# Document extract
While flipping further into the novel, I noticed several different works of art depicting women’s bodies in many different forms and ways. Each work of art displays women with some degree of nudity, some more severe than others, and each tells its own story of women overall during that time period. Later in the book, photos were included of women advertising products in a sexual and/or lude way, such as a hand pulling thin panty hose away from the thigh and a woman’s tongue licking a popsicle to advertise lipstick.
Young girls are seeing these types of advertisements and feel they have to act and present themselves in a sexual manner to please others; that’s the message these advertisements are sending to their audiences. According to author John Berger, “men look at women. Women watch themselves being looked at. This determines not only most relations between men and women but also the relation of women to themselves…thus she turns herself into an object. ” (Berger, 47).
Because of these advertisements, women feel and are seen mainly as sexual objects and are treated as such. I can say this with confidence because I am a young woman who has seen these pictures and depictions of women’s bodies her entire life and who has been affected greatly by those same displays. These images still affect me from time to time. From my own experience, I can say that these images portray such negative views of women and it needs to stop.

# What to do
**a.** Answer the following questions about the passage on images of women in art and advertising:
(i) What product is advertised by the image of a woman's tongue licking a popsicle?
(ii) According to the quotation attributed to John Berger, what do women watch?
(iii) Because of these advertisements, how does the writer say women feel and are seen?
**b.** From the passage on images of women in art and advertising, return everything from "While flipping further" down to "to advertise lipstick.".

# Extracted records

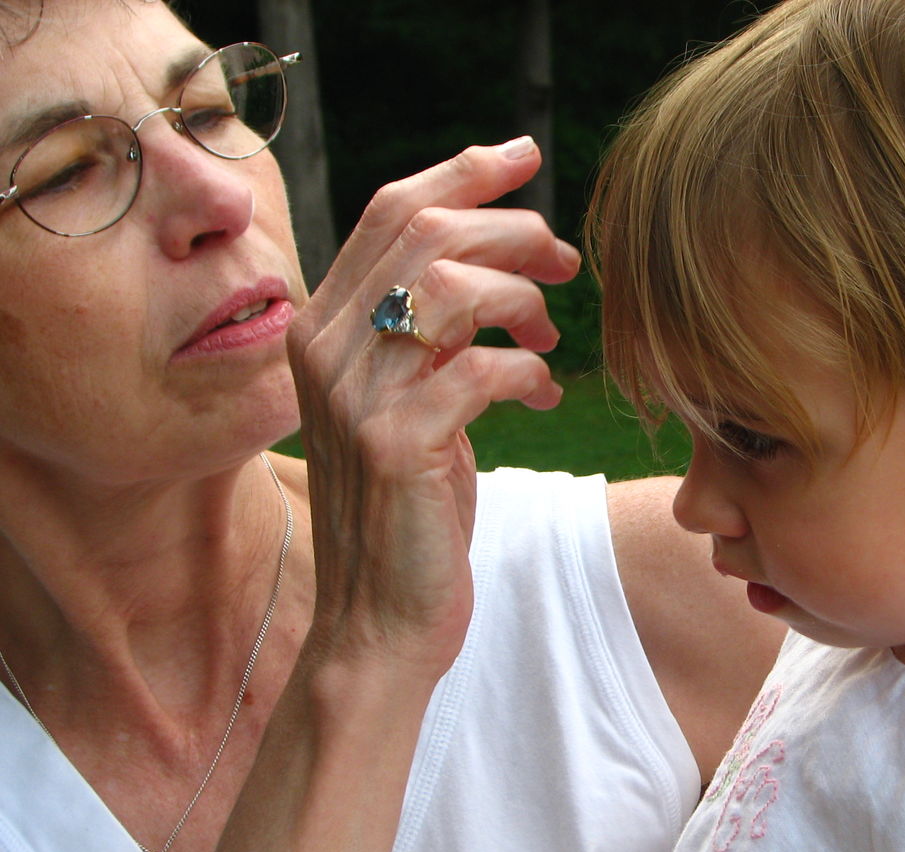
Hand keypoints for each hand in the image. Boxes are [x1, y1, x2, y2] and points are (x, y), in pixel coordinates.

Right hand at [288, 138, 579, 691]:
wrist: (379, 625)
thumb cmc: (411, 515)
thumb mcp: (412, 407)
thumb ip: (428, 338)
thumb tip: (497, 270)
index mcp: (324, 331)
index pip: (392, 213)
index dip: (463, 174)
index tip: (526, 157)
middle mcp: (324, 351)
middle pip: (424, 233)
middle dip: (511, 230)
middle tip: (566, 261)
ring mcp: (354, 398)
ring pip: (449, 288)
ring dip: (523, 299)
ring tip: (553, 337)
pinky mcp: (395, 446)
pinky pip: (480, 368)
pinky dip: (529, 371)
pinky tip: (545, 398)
...
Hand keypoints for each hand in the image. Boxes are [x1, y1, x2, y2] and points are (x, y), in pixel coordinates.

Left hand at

# Exercise answers
**a.**
(i) Lipstick.
(ii) Themselves being looked at.
(iii) Mainly as sexual objects.

**b.**
While flipping further into the novel, I noticed several different works of art depicting women’s bodies in many different forms and ways. Each work of art displays women with some degree of nudity, some more severe than others, and each tells its own story of women overall during that time period. Later in the book, photos were included of women advertising products in a sexual and/or lude way, such as a hand pulling thin panty hose away from the thigh and a woman’s tongue licking a popsicle to advertise lipstick.